During the late eighteenth century therefore, the criminal courtroom witnessed displays of sympathy for forgers on the part of witnesses, the jury, the audience and even occasionally, the judiciary. The values and emotions associated with financial crime, and the emotional performances of defendants may help to account for this. But this was weighed against the imperative to prosecute and punish a crime that was dangerous to businesses and private individuals alike, as well as to the nation’s security and prosperity.

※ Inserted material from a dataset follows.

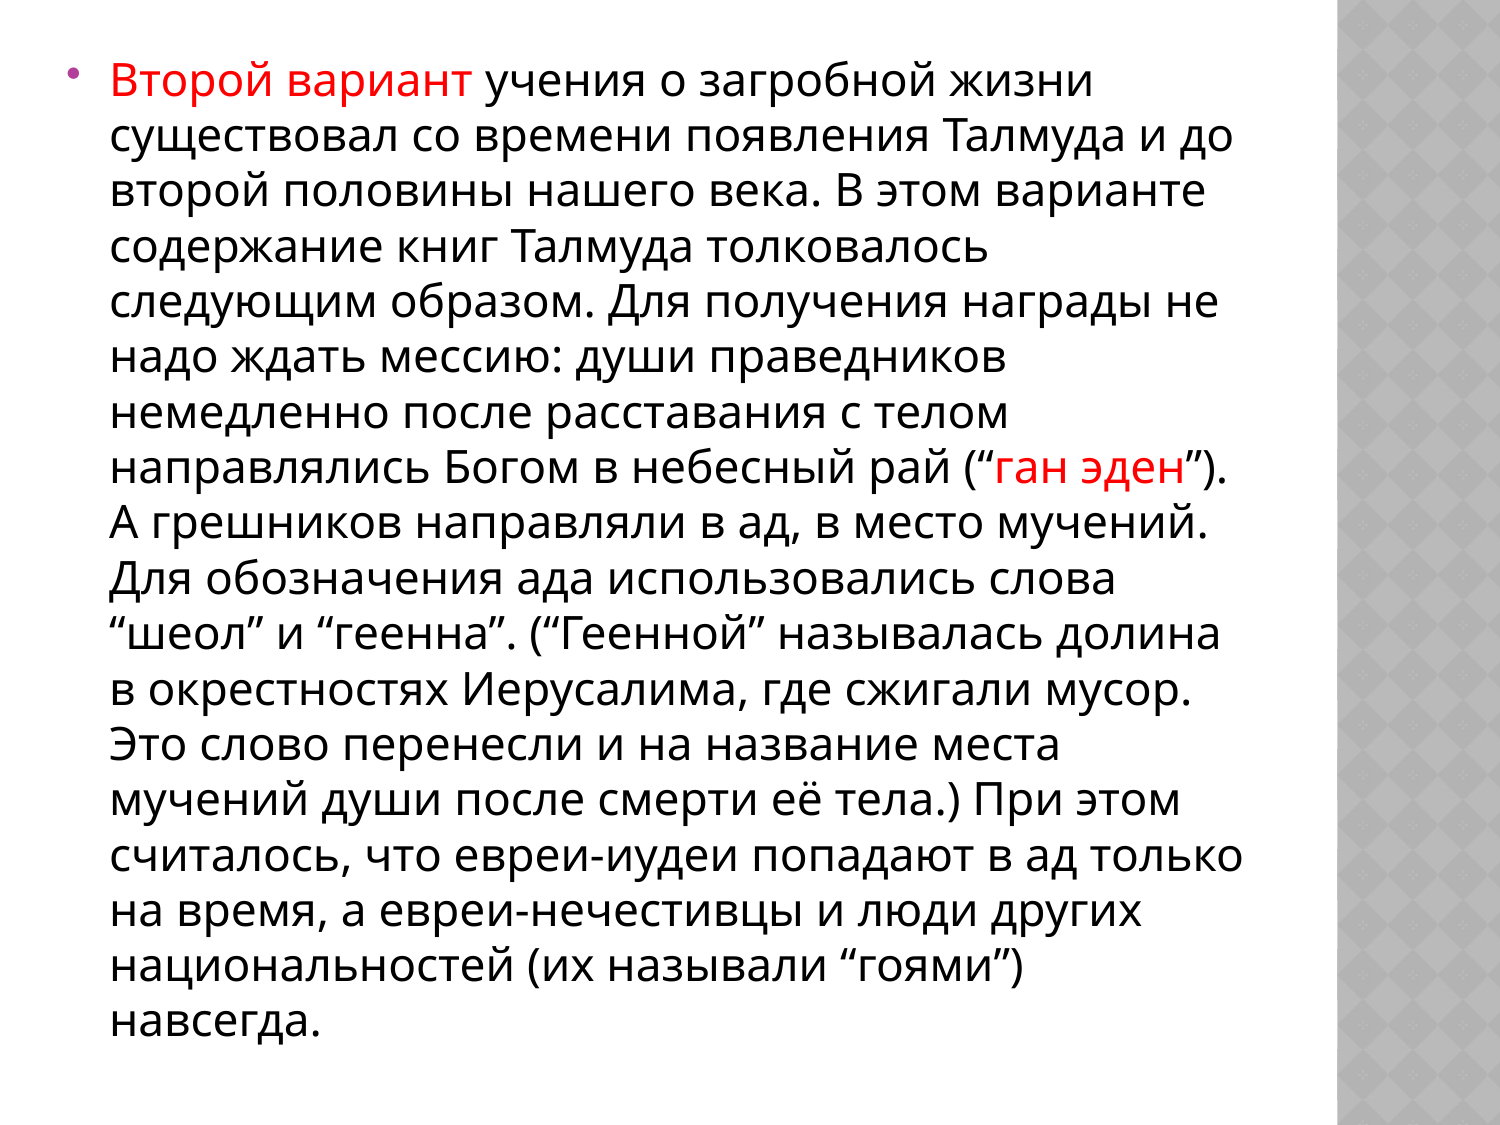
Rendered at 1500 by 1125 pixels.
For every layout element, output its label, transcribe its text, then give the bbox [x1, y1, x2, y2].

This emotional conflict is summed up in William Garrow’s opening speech for the prosecution in the trial of Francis Fonton, who warned the gentlemen of the jury that the ‘emotions of compassion, and every tender feeling’ that they might feel toward the accused should not take precedence over the ‘faithful discharge’ of their duty as citizens of the country. That juries needed to be reminded of their duty at all suggests the extent of sympathy for forgers and a general hesitancy to sentence such criminals to death.
Joanne Low reports here on ARC Centre of Excellence in the History of Emotions Associate Investigator Amy Milka’s new publication ‘Feeling for Forgers: Character, Sympathy and Financial Crime in London during the Late Eighteenth Century’, Journal for Eighteenth-Century Studies 42.1 (2019): 7–25. Low is an intern of the Adelaide node of the CHE and student at Macquarie University.
 Amy Milka, ‘Feeling for Forgers: Character, Sympathy and Financial Crime in London during the Late Eighteenth Century’, Journal for Eighteenth-Century Studies 42.1 (2019): 9.
 Margaret Hunt, The Middling Sort: Commerce, Gender, and the Family in England, 1680–1780
(Los Angeles, CA, and London: University of California Press, 1996), quoted in Milka, 11.
 Milka, 13–14.
 OBP, May 1788, Joseph Slack (t17880507-57), quoted in Milka, 16.
 OBP, December 1792, Henry Griffin (t17921215–121), quoted in Milka, 17.
 Andrew and McGowen, The Perreaus and Mrs Rudd, pp. 138–43, quoted in Milka, 18.
 Sara Ahmed, The Cultural Politics of Emotion (New York: Routledge, 2004), pp. 44–49, quoted in Milka, 18.
 The World (15 January 1787) quoted in Milka, 19
 OBP, September 1790, Francis Fonton (t17900915-37) quoted in Milka, 21.